Georgette Heyer

The Talisman Ring

Chapter One

Sir Tristram Shield, arriving at Lavenham Court in the wintry dusk, was informed at the door that his great-uncle was very weak, not expected to live many more days out. He received these tidings without comment, but as the butler helped him to take off his heavy-caped driving coat, he inquired in an unemotional voice: “Is Mr Lavenham here?”

“At the Dower House, sir,” replied the butler, handing the coat and the high-crowned beaver hat to a footman. He nodded austere dismissal to this underling, and added with a slight cough: “His lordship has been a little difficult, sir. So far his lordship has not received Mr Lavenham.”
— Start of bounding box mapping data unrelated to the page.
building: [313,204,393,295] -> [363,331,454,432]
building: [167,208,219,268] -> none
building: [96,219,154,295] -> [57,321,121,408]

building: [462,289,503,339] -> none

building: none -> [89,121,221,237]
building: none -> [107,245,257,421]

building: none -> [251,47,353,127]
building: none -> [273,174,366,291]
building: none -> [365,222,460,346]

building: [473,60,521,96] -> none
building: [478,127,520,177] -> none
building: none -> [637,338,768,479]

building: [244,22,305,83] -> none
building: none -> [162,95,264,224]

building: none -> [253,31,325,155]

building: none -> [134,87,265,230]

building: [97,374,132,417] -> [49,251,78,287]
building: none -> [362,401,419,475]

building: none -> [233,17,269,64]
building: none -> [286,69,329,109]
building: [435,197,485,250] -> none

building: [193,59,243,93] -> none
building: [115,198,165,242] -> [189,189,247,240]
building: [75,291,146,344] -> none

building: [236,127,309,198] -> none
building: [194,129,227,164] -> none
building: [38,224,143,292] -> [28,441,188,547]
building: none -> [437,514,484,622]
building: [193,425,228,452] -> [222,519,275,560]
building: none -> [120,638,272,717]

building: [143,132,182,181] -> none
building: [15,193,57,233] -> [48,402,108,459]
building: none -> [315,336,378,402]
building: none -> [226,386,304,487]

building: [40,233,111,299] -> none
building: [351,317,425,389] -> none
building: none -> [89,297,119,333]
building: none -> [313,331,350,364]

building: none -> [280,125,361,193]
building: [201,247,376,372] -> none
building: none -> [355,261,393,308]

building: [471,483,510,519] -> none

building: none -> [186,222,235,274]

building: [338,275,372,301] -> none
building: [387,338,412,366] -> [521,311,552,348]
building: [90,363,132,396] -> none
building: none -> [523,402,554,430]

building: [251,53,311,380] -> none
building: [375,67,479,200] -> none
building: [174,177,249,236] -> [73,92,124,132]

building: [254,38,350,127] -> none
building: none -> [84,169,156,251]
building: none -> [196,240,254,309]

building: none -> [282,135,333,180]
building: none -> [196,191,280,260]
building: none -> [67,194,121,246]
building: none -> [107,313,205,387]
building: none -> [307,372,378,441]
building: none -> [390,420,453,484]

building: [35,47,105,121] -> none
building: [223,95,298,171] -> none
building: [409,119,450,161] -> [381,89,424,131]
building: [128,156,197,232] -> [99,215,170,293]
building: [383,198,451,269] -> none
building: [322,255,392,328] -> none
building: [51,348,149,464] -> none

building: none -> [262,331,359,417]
He paused, waiting for Sir Tristram to inquire after Mademoiselle de Vauban. Sir Tristram, however, merely asked to be conducted to his bedchamber, that he might change his dress before being admitted to his great-uncle’s presence.

The butler, as well aware as everyone else at the Court of the reason of Sir Tristram’s sudden arrival, was disappointed at this lack of interest, but reflected that Sir Tristram, after all, had never been one to show what he was thinking. He led the way in person across the hall to the oak stairway and went with Sir Tristram up to the Long Gallery. Here, on one side, portraits of dead Lavenhams hung, and, on the other, tall, square-headed mullioned windows looked south over a well-timbered park to the Downs. The silence of the house was disturbed by the rustle of a skirt and the hasty closing of a door at one end of the Gallery. The butler had a shrewd suspicion that Mademoiselle de Vauban, more curious than Sir Tristram, had been waiting in the Gallery to obtain a glimpse of him. As he opened the door into one of the bedchambers he cast a glance at Shield, and said: “His lordship has seen no one but the doctor, sir—once, and Mamzelle Eustacie, of course.”